Auto123 gets in a first drive of the 2023 Lexus RX.
It’s hard to imagine the compact/mid-size luxury crossover segment existing without the Lexus RX. It was one of the pioneers of the segment when it launched back in 1998 and it continues to lead the pack in terms of Lexus sales – that’s over 150,000 units sold in Canada since its debut – and sit near the top of the charts when it comes to overall segment leaders today.
Needless to say, it behooved Lexus to get it right for 2023, with the RX getting a full redesign from the ground up. Lexus says every part is new, right down to the lug nuts. On a larger level, the RX now sits on the GA-K platform, shared with the NX, itself redesigned for the 2022 model-year.
In addition to it sitting on a new platform, the big news for 2023 is that while the entry-level RX 350 and RX 350h models have made a return, the RX 450h is no longer, having been replaced by the RX 500h model.
Note that the 450h will return, but only as a RX450h+ plug-in hybrid model likely some time next year. The model will, however, debut alongside the others in certain world markets, namely those that have more stringent emissions standards than North America. Further, while the three we are getting at launch are built in Canada for the Canadian and American markets, the RX 450h+ is only being built in Japan for now.
Also gone for the time being is the three-row RX-L model, with the oft hinted at but not quite confirmed TX set to fill that void.
In terms of styling, what most interested me since having seen images of the new RX was whether or not it would look as compact and athletic in person as it does in those images. That’s because prior to that, I’d never considered the RX to be much of a styling superstar. Sure, the previous-generation F Sport models with their blacked-out spindle grilles and dark wheels were a step above what we’d previously seen from the RX, but the proportions remained a little too conservative and somewhat awkwardly high-riding.
Sure enough, in person, the new RX is a different ballgame.
First of all, the cabin appears to have been moved further back, providing a long hood and very hatch-like profile, more akin to the smaller NX than the outgoing RX. It looks more compact but it has a longer wheelbase, a wider rear track and is wider overall than the old version. Overall length remains the same, however, so while you get more interior space (found mostly in the back seat and cargo area), it’s no more difficult – in fact, it’s easier -- to thread through tight city streets, to park and so on.
In the case of the 500h it’s easier still thanks to the addition of rear-wheel steering that can swivel the rear wheels up to four degrees from centre, shrinking the turning radius by 1.3 feet as well as stabilizing the RX at higher speeds.
Inside, we find a standard 7-inch digital gauge cluster and all-new Lexus Interface multimedia with standard 9.8-inch display or optional 14-inch display, the latter of which is truly an epic item to encounter. It’s sharp, wireless Apple CarPlay and Android Auto come standard, the graphics are properly modern and the interface is much more streamlined than previous. It’s a fully touch-operated or voice-activated interface, meaning the previous frustrating touchpad-activated system is a thing if the past.

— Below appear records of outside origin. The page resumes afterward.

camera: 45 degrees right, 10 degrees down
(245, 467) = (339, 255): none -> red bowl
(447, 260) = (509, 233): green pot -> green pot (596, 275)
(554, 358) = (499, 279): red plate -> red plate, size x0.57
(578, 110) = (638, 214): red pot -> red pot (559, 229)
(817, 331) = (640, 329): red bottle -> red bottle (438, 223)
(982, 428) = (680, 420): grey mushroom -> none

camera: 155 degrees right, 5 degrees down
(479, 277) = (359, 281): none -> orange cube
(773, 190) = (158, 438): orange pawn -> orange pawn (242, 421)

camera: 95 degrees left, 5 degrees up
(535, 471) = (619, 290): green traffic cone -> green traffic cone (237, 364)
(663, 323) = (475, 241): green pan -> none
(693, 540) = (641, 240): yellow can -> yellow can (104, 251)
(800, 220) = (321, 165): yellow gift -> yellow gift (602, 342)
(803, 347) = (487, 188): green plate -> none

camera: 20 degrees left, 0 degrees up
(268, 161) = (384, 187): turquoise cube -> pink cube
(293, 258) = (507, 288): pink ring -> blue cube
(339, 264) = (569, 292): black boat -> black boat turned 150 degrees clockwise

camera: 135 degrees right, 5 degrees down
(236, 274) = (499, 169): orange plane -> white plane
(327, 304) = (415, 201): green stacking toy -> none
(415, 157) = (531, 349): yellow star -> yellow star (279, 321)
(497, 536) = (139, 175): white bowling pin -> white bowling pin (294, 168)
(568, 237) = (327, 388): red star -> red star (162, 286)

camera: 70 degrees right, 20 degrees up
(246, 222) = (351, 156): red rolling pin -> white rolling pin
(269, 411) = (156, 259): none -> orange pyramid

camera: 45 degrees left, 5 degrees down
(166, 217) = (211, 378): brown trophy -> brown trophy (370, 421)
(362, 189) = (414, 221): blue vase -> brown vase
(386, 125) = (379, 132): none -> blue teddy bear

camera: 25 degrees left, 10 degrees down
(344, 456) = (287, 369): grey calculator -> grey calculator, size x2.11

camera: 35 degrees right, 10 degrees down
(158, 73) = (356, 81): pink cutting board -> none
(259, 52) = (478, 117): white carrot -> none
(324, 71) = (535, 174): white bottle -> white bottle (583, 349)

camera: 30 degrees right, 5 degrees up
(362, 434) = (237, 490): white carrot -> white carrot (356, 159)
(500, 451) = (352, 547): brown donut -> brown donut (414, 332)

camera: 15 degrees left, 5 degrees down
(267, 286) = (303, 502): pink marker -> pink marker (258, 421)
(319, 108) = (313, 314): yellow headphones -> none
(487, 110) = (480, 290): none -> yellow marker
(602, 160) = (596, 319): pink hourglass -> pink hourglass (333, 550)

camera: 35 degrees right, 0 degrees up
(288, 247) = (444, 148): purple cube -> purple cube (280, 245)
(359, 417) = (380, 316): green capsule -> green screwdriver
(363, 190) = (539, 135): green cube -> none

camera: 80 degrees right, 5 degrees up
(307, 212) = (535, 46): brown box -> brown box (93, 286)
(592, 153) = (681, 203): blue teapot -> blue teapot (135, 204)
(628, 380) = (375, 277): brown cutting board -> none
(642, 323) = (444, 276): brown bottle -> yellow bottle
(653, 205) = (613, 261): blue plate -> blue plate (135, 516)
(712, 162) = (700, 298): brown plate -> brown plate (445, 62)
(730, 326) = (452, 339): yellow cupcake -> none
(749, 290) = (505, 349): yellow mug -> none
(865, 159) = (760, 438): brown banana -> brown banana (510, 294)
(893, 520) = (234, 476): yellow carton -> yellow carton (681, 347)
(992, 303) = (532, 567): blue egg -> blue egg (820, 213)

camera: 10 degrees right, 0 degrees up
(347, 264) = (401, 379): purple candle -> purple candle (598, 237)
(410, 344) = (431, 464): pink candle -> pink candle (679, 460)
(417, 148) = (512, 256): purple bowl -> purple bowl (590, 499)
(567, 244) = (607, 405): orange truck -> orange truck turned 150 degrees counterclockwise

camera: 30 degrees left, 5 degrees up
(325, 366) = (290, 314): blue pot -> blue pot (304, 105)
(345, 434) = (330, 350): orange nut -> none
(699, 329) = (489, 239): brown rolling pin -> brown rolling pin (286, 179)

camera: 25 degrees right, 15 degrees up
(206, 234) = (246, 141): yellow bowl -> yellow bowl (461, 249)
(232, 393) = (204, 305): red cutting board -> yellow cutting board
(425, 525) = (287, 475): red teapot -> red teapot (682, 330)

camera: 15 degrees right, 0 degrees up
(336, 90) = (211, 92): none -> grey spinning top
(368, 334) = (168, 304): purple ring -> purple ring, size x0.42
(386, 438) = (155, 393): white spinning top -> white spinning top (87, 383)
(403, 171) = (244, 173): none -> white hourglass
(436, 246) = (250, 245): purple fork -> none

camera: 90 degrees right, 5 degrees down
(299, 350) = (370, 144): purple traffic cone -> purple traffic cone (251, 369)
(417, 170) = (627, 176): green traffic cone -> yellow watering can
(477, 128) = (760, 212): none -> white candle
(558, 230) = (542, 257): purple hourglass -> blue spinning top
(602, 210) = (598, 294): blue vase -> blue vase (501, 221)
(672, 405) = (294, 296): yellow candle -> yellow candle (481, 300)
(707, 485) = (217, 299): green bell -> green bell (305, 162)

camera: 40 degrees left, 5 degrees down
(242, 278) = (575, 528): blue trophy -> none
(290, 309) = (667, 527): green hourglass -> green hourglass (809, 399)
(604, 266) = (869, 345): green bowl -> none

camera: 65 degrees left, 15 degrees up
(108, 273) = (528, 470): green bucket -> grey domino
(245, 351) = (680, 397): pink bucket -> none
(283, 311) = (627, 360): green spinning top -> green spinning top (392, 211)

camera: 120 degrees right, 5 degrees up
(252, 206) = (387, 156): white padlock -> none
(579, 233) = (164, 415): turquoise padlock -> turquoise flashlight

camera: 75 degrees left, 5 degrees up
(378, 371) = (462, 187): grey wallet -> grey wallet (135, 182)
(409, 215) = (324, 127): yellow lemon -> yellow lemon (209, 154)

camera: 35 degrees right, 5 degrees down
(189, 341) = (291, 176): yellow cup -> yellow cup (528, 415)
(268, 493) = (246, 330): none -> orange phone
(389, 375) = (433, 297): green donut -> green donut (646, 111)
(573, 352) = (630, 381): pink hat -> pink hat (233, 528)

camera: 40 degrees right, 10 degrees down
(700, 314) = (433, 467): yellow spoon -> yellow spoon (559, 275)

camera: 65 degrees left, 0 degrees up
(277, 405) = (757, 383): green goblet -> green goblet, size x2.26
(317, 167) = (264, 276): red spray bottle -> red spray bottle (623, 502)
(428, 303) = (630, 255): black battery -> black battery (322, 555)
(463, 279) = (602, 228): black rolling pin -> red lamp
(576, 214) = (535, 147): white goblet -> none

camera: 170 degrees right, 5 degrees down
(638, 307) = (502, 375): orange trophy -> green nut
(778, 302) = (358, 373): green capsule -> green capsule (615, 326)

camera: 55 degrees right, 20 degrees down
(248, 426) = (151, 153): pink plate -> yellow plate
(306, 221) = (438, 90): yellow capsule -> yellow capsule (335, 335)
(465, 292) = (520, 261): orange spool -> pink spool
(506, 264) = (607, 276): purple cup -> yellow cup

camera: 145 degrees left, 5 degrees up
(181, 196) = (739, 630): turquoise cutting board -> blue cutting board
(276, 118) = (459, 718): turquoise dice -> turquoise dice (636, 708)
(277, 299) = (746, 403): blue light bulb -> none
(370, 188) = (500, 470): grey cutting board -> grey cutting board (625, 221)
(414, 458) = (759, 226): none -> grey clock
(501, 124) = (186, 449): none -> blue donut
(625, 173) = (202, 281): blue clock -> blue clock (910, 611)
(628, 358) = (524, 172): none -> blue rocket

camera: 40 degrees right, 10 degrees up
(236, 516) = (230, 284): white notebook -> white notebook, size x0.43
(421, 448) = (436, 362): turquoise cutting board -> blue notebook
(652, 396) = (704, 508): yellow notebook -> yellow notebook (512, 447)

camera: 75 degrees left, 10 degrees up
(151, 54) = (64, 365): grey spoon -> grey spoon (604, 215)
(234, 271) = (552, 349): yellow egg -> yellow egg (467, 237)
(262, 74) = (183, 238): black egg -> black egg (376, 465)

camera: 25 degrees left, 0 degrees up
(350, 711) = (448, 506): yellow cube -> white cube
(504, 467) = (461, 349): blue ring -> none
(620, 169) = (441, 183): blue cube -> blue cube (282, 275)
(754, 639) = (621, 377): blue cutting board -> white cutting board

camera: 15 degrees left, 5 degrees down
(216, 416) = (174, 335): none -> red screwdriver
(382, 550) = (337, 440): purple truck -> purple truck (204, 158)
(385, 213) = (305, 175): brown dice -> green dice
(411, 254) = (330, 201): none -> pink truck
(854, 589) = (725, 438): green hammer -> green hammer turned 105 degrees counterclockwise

As far as the “Hey, Lexus” voice activation system story goes, the Lexus folks at the launch relayed a story where they’d asked for a document listing all the commands you could do, and that document would stretch to almost 50 pages. Basically, there’s a lot it can do.
One thing I couldn’t get it to do, however, was change the drive modes. Which would be nice because to so requires navigating menus on the touch display. There are no hard buttons or wheels for it, and the drive-mode stalks found on some other Lexus products aren’t here, either. As awkward as those were, I did like having traditional controls to do my bidding. In the event, there are only four drive modes to choose from – Normal, Sport, Eco and Custom – so it wasn’t something I spent too much time playing with.
Comfort-wise, the longer wheelbase and wider rear track have added more rear seat and cargo room, but front seat space rains largely unchanged, except for one crucial feature: the distance from the leading edge of the dash to the windshield is now shortened, meaning a better view out. While driving, you feel you’re more “over” the front wheels as a result. The infotainment display is also thus closer to the driver, reducing the long reach formerly required.
Other than that, the front seat remains couch-like in true Lexus fashion, and while the cushioning is paramount, there could be just a little more support there. In the 500h especially, a little more side bolstering would lead to a more athletic feel. It does point to the fact that even in its most powerful iteration, this isn’t really supposed to be a performance SUV.
Speaking of F Sport: while the 350 models get F Sport Series 1, 2 and 3 trims as well as Luxury, Premium Luxury and Executive trims, the 500h starts life as an F Sport model so gets only Series 2 and 3 and none of the Luxury or Executive choices. Of the two optional F Sport packages, Series 2 is the meatiest, providing the rear-wheel steering, torque vectoring, 21-inch wheels, digital rear-view mirror and a few other trinkets. Series 3 is mainly an electronics upgrade, providing 21-speaker Mark Levinson audio, lane change assist, front cross traffic alert, adaptive high beams and more.
That’s all good but while they haven’t yet released pricing, it seems like many of those features – especially the safety aids – should have been there at base, at least if we’re talking 500h.